** READING PASSAGE **
== Segment start ==

Thursday, June 7, 2018

6 tips for getting the most out of police training

This is an archive repost that originally appeared in PoliceOne.com in May of 2008

Cops love training. Lock and load. Hit the range. Slap some leather. Punch some holes in some paper. Lay some tread on the track. Mount up. Sign me up for SWAT school!

But let’s face it, not all training is worthwhile, not all subjects are fun and not all trainers are gifted educators. Here are some tips to get the most out of training – even bad training.

1. BE A “GOLD MINER” AND LEARN ONE THING
After 30 years of seminars, academies, and recertifications, I could sleep through most classes. But I am a life-long learner and even if I go to a repeat class with a boring instructor, I always promise myself that I will learn at least one new thing. That makes me a gold miner – looking for nuggets of useful information along the way.

Listening and watching for those nuggets keeps me alert and interested in what may be around the next coffee break.

2. MAKE YOUR OWN CONNECTIONS
Learning and retention occur when information is meaningful, especially if emotion or social connections are attached. Sometimes you have to make your own meaning – especially if you’ve tuned out an instructor you don’t like.

Think creatively and be open-minded. Can this diversity class help my interrogation skills? Would this information be good for someone I am training or work with? Is this mandatory class a step on my career ladder?

3. GIVE YOURSELF PERMISSION TO DISAGREE
Many times a concept, principle or course of instruction is presented as though it were brought down from Mt. Sinai along with the Ten Commandments. Methods, laws and training doctrine change. Sometimes new ideas are bad, sometimes new ideas are old ideas with new acronyms, and sometimes a trainer gets pulled in to teach a course for which they are not truly qualified.

You don’t have to be disruptive or disrespectful to question and debate things in your own mind. If you engage with the material and wrestle with it under the skeptic’s scope, you’ll add value to your training day.

== Segment end ==

** RECORD EXCERPTS **
== Segment start ==

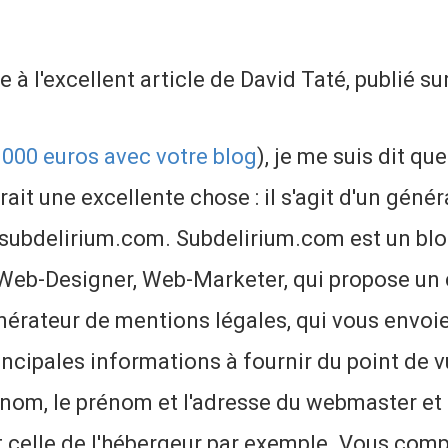
e à l'excellent article de David Taté, publié su
000 euros avec votre blog
), je me suis dit q
rait une excellente chose : il s'agit d'un gén
r subdelirium.com. Subdelirium.com est un blo
Web-Designer, Web-Marketer, qui propose un c
nérateur de mentions légales, qui vous envoi
incipales informations à fournir du point de v
 nom, le prénom et l'adresse du webmaster et
 celle de l'hébergeur par exemple. Vous com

== Segment end ==

** TASKS TO CARRY OUT **
1. Answer these questions about the police training tips:
(a) In what month and year did the piece originally appear on PoliceOne.com?
(b) How many years of seminars, academies, and recertifications does the writer mention?
(c) Under the third tip, what two things does the writer say you don't have to be in order to question and debate things in your own mind?
2. Can you write out the part of the police training tips that begins at the words "This is an archive" and stops after "even bad training.", copying it word for word?

** PER-TASK OUTPUTS **
1.
(a) May of 2008
(b) 30 years
(c) Disruptive or disrespectful

2.
This is an archive repost that originally appeared in PoliceOne.com in May of 2008

Cops love training. Lock and load. Hit the range. Slap some leather. Punch some holes in some paper. Lay some tread on the track. Mount up. Sign me up for SWAT school!

But let’s face it, not all training is worthwhile, not all subjects are fun and not all trainers are gifted educators. Here are some tips to get the most out of training – even bad training.